Caso Barroso é bom para separar o bolsonarismo golpista do eleitor de Jair
A polêmica levantada pelas declarações do ministro Luís Roberto Barroso em um evento da UNE, nesta quarta, gerou barulho nas redes e em Brasília.
Taí uma ótima oportunidade para demonstrar a diferença entre o bolsonarismo e os eleitores de Bolsonaro. Até porque todo adepto do bolsonarismo é eleitor de Jair Messias, mas nem todo eleitor de Jair Messias abraça o pacote da extrema direita.
Recapitulando: a extrema direita está em polvorosa nas redes sociais, pedindo o impeachment do ministro do STF Luís Roberto Barroso, por ele ter afirmado, em um evento da UNE (União Nacional dos Estudantes), que "nós derrotamos o bolsonarismo".
"Essa é a democracia que conquistamos. Nós derrotamos a censura, nós derrotamos a tortura, nós derrotamos o bolsonarismo para permitir a democracia e a manifestação livre de todas as pessoas", foi a declaração de Barroso.
Nesta quinta, ele soltou uma nota afirmando que se referia "ao extremismo golpista e violento que se manifestou no 8 de janeiro e que corresponde a uma minoria". E, diante da repercussão negativa, completou: "Jamais pretendi ofender os 58 milhões de eleitores do ex-presidente nem criticar uma visão de mundo conservadora e democrática, que é perfeitamente legítima".
Barroso certamente aprendeu que importa menos o que ele quis dizer e mais o que o bolsonarismo faz das declarações contra qualquer um que estiver no seu caminho. Mas o caso é didático.
De fato, a sociedade derrotou, nas urnas, o bolsonarismo, movimento violento e antidemocrático que, insatisfeito, tentou um golpe de Estado. O bolsonarismo não se confunde com os eleitores de Bolsonaro — é uma pequena, mas ruidosa, fração deles.
O bolsonarismo não criou a extrema direita no Brasil, mas foi bastante competente em organizá-la, dar-lhe um líder, uma expressão eleitoral e levá-la ao poder.
Contando com elementos neofascistas, essa ideologia abraça o negacionismo científico, o justiçamento no lugar da Justiça, o autoritarismo, o armamentismo e a misoginia. Recorre ao discurso de costumes e comportamentos como instrumentos de controle. Tem no culto à figura de Bolsonaro uma dimensão messiânica, que se sobrepõe às instituições democráticas.
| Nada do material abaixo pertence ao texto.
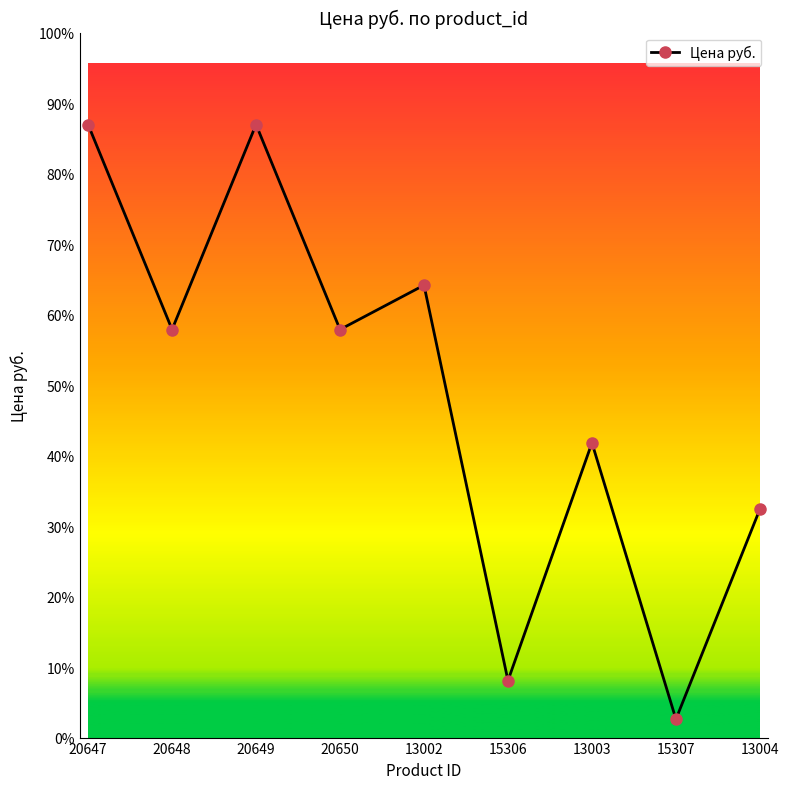

Does the chart have visible grid lines?

No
Pesquisas apontam que ela varia de acordo com o nível de ultrapolarização da sociedade, mas raramente ultrapassa os 18%. O que, convenhamos, é muito.
Já os eleitores de Bolsonaro são um universo maior e representam 58,2 milhões de brasileiros (49,1% dos votos válidos) e decidiram depositar seu voto no ex-presidente pelas mais diferentes razões: costumes e comportamento, antipetismo e antilulismo, alinhamento a Paulo Guedes, redução do papel do Estado ou porque concordam com o pacote do bolsonarismo descrito acima.
O show de ilusionismo da extrema direita é querer convencer a sociedade que todo eleitor de Bolsonaro é adepto do bolsonarismo. Para isso, conta, não raro, com uma ajudinha da própria esquerda, que chama equivocadamente todo eleitor do ex-presidente de gado, radical ou fascista, em uma generalização que afasta mais do que une.
Durante as eleições, houve um público que não estava polarizado, nem era militante de Lula ou Bolsonaro, com pautas que os conectavam aos dois, principalmente na classe trabalhadora. Uma parte se reconectava a Lula, com base no legado de cuidado dos pobres do passado, outra se desconectava dele pela pauta moral, simbólica e de costumes ligada a Bolsonaro.
Momentos como este, de polêmica nas redes, são usados pelo bolsonarismo para tentar convencer que é bem maior do que realmente é. Cabe aos adultos na sala tomarem cuidado com o que falam, para não alimentar os pombos, mas também ao restante a não cair nas armadilhas deixadas por aqueles que querem fazer crer que metade da população compartilha dos mesmos ideais antidemocráticos e golpistas.